I traced my usual path, down the greenbelt from our house and then veered off a bit into the neighborhood looking for pretty things to take photos of. And the walking, and the quiet, and the familiar route, got me thinking about the layered nature of memory. How walking this route, I wasn't just seeing the beauty of fall around me today, but also seeing so many other times I've walked the same way.
With Chloe when I very first ventured out a few days after giving birth, all six pounds of her wrapped in a waffled pink receiving blanket. I could carry her in one arm and I made it all the way to the second bench before I wore out and sat down to rest before walking back home. That was the first time my friend Therese met her...driving by in her car she stopped and called out, "Chloe's finally here." And I beamed to be able to show my little bundle to her.
Later I'd walk Chloe in her front carrier, with 110 pounds of both dogs on their leashes. It's amazing I didn't kill anyone. One memory that haunts me is having all of them near one of our big square mailboxes, bending down, and almost hitting Chloe's face on the corner of the metal. I think of it every time I pass that big box. All those "almost" disasters with children. They're frightening to think of.
All of us going on family walks, taking pictures of the dogs and our girl, videos too. When I go back and watch the videos, I don't even always remember having been there.
Seasons changing, Gracie flying through the air to catch the frisbee, so beautiful, laying down to rest in the blankets of fall leaves.
The way the water floods over the path in the winter when there is an especially strong series of storms. And all of us putting on rain boots and stomping through the thrill of water up on the grass and over the pathways.
Friends and family come to visit, taking walks after dinner. Children so much smaller, some friends no longer in our lives and much missed.
All the houses through their different incarnations. Well cared for, sold, gone slowly to seed, foreclosure, re-sold, painted, spruced up, beautiful again. Different colors, new trees, new flowers, new people.

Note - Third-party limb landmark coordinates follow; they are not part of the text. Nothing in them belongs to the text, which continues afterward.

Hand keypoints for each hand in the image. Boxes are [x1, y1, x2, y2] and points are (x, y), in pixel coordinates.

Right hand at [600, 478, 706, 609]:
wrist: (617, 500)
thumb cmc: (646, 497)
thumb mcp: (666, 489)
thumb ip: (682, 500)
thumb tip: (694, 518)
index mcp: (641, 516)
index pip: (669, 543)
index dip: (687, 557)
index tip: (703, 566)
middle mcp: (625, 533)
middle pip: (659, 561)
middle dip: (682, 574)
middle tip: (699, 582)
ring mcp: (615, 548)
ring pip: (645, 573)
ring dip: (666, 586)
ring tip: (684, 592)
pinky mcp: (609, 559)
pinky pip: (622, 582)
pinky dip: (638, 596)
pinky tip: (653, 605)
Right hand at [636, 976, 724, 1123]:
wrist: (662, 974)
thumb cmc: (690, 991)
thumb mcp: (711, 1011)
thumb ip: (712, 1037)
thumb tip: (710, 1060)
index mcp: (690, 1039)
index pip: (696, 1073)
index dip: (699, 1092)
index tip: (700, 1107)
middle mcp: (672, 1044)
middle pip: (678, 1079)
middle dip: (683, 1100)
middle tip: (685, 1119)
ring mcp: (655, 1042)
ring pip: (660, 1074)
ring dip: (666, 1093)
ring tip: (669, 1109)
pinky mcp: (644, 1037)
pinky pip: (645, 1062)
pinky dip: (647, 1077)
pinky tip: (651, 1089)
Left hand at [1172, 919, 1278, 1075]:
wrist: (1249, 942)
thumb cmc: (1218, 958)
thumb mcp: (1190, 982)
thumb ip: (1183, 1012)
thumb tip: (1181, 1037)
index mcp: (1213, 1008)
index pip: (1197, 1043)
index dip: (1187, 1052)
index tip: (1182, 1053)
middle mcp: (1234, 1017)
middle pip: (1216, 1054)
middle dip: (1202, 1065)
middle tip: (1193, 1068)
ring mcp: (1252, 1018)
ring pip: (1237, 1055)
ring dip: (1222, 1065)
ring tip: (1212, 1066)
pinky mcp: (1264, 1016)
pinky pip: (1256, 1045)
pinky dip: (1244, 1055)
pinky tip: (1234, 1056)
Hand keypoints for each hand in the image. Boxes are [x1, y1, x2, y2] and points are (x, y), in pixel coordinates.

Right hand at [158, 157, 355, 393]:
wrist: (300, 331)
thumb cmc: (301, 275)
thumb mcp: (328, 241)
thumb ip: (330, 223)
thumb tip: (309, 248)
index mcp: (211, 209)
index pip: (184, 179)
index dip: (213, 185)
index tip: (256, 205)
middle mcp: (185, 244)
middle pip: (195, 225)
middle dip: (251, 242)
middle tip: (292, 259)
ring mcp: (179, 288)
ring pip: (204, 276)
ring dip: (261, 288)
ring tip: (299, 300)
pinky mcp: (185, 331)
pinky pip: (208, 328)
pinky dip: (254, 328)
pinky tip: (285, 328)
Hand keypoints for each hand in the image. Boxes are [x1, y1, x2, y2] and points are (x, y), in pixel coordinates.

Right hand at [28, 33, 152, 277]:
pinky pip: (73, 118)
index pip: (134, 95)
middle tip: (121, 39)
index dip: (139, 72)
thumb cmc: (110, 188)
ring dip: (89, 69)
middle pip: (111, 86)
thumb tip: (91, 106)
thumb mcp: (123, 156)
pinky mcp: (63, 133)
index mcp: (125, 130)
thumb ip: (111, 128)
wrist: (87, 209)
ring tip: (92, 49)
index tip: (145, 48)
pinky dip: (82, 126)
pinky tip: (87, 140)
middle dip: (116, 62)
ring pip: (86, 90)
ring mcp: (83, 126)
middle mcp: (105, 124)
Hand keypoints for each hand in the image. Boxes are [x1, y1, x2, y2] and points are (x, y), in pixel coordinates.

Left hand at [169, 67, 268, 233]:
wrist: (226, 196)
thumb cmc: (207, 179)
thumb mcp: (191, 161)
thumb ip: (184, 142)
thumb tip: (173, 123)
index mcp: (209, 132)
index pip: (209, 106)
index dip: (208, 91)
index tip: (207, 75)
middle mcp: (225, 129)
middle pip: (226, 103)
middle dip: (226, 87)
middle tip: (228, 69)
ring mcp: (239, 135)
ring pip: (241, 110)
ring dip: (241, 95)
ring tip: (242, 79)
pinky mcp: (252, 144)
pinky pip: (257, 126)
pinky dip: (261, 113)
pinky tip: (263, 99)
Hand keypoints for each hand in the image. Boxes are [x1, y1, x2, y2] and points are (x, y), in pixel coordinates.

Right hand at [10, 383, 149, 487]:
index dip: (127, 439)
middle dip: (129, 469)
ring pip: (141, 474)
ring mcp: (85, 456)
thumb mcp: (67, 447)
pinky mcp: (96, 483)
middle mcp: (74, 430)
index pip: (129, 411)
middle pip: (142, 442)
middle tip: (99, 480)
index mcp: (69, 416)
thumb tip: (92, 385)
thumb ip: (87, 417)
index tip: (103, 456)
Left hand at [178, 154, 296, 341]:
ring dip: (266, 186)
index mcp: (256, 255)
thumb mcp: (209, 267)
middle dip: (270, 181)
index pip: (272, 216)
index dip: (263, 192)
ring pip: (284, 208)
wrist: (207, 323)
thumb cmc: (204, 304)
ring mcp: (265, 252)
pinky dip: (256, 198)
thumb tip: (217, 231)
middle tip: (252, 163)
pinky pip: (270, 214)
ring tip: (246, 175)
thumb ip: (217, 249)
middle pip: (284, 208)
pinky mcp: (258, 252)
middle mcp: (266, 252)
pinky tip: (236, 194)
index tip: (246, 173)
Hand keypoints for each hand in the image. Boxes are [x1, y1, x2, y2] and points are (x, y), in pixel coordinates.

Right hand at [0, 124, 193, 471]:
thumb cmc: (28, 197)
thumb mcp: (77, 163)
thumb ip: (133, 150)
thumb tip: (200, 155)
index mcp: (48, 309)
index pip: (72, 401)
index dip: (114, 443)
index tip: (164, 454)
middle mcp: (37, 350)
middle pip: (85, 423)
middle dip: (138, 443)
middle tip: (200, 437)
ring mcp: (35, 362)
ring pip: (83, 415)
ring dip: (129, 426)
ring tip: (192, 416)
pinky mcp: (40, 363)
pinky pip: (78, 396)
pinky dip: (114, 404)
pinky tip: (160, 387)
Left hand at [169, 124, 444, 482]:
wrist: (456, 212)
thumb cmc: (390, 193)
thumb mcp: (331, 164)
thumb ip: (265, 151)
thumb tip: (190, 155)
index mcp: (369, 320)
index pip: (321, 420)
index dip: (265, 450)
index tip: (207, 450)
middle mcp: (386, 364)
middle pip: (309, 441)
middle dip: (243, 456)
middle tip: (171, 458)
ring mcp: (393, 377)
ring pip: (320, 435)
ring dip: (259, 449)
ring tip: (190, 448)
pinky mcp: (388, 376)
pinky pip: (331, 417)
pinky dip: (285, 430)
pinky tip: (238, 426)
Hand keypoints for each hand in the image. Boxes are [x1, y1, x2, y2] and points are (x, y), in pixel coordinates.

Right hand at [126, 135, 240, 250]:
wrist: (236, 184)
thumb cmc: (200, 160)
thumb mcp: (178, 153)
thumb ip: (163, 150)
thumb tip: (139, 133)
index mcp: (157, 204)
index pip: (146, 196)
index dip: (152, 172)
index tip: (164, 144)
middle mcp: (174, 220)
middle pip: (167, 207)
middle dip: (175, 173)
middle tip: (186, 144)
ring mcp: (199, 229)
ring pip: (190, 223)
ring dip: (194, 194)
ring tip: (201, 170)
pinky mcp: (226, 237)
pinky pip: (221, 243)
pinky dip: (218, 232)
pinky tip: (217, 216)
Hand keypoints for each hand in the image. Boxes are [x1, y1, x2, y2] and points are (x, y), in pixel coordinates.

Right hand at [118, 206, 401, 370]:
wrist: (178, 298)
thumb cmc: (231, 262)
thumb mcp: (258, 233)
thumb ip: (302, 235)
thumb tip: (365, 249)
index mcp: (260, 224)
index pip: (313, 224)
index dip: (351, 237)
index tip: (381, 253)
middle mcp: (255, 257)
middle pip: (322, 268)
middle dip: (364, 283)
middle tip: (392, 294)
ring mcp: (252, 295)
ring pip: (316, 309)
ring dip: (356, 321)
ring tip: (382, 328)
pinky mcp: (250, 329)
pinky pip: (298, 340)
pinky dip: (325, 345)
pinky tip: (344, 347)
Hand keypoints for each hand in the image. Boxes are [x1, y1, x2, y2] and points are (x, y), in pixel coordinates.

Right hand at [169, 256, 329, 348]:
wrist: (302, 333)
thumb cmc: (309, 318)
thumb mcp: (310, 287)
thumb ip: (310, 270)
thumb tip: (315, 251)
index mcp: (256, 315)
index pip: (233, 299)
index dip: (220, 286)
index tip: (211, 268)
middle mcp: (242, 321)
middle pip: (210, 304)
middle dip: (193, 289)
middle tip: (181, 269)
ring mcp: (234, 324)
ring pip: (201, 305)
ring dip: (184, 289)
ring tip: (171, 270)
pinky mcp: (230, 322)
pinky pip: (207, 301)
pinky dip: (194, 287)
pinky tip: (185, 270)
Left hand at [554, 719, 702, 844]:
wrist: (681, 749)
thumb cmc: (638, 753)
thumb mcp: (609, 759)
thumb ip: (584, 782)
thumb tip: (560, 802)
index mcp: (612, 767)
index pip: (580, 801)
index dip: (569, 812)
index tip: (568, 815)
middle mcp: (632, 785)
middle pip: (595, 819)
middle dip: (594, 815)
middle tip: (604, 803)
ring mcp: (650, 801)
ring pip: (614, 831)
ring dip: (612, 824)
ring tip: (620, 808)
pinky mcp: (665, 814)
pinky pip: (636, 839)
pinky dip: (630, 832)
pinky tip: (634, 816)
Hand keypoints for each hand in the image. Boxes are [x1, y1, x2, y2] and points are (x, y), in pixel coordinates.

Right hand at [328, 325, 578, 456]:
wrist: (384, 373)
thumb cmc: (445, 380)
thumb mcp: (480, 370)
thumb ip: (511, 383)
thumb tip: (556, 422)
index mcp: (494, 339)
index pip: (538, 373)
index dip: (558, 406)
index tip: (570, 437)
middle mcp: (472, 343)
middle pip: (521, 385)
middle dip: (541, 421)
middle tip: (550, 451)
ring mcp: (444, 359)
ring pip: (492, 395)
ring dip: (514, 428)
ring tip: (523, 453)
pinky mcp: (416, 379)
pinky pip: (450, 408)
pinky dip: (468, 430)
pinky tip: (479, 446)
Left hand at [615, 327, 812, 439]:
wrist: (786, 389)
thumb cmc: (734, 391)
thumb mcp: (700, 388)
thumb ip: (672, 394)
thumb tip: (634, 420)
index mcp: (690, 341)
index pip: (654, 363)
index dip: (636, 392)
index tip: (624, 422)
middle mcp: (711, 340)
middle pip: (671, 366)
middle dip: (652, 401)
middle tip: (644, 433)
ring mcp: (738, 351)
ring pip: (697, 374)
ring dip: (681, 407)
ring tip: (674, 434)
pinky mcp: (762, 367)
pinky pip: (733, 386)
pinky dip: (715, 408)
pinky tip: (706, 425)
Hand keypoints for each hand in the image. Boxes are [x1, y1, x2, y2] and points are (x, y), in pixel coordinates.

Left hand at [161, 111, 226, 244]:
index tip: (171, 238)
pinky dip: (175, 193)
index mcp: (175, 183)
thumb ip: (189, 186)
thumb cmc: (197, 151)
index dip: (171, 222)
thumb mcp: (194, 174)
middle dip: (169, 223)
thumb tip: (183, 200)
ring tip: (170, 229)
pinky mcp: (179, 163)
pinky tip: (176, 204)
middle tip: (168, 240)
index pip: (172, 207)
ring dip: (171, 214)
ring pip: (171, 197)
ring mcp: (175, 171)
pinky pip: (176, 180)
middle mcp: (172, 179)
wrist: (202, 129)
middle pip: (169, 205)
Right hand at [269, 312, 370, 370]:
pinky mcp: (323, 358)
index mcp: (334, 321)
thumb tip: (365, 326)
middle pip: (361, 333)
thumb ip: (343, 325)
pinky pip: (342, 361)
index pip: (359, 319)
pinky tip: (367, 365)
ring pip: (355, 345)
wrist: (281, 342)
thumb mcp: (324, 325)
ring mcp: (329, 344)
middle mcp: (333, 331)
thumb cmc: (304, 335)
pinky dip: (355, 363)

Scout and Tyla and Angel. Three dogs who have passed on. Scout was a beautiful Aussie, always off leash. The most well-behaved boy with the most devoted owner. When Scout got old, his owner made a little cart and would bring him out for walks, or rides, just so he could enjoy the day. At the very end they'd lay together on a blanket and just watch the world pass by. Now Scout's owner (no I never seem to know the humans' names!) has a new Aussie, light brown to Scout's black and a new wife. Tyla, a beautiful, if not very friendly, Viszla was a puppy the same time as Gracie. They never got along, but I watched them grow up, and grow old, parallel. Tyla died a few months before Gracie did, and now there's a new Viszla on the path, Steele. Angel was so fat she could barely walk even when she was young, but very sweet; she's gone too. Now her owners walk Nero and Princess.
There are so many memories. Several for each step of this walk. All washing over me like waves, like sunlight. I don't remember feeling this way when I was younger; a place was just a place, and I never even thought of it as anything different. The grocery store on the corner had always been that and had yet to be replaced with a gym. Now I know, there are ghosts everywhere. Friendly ones mostly.
So when we're going through our days, we're here, yes. But we're also there. It makes for a richer life, I think.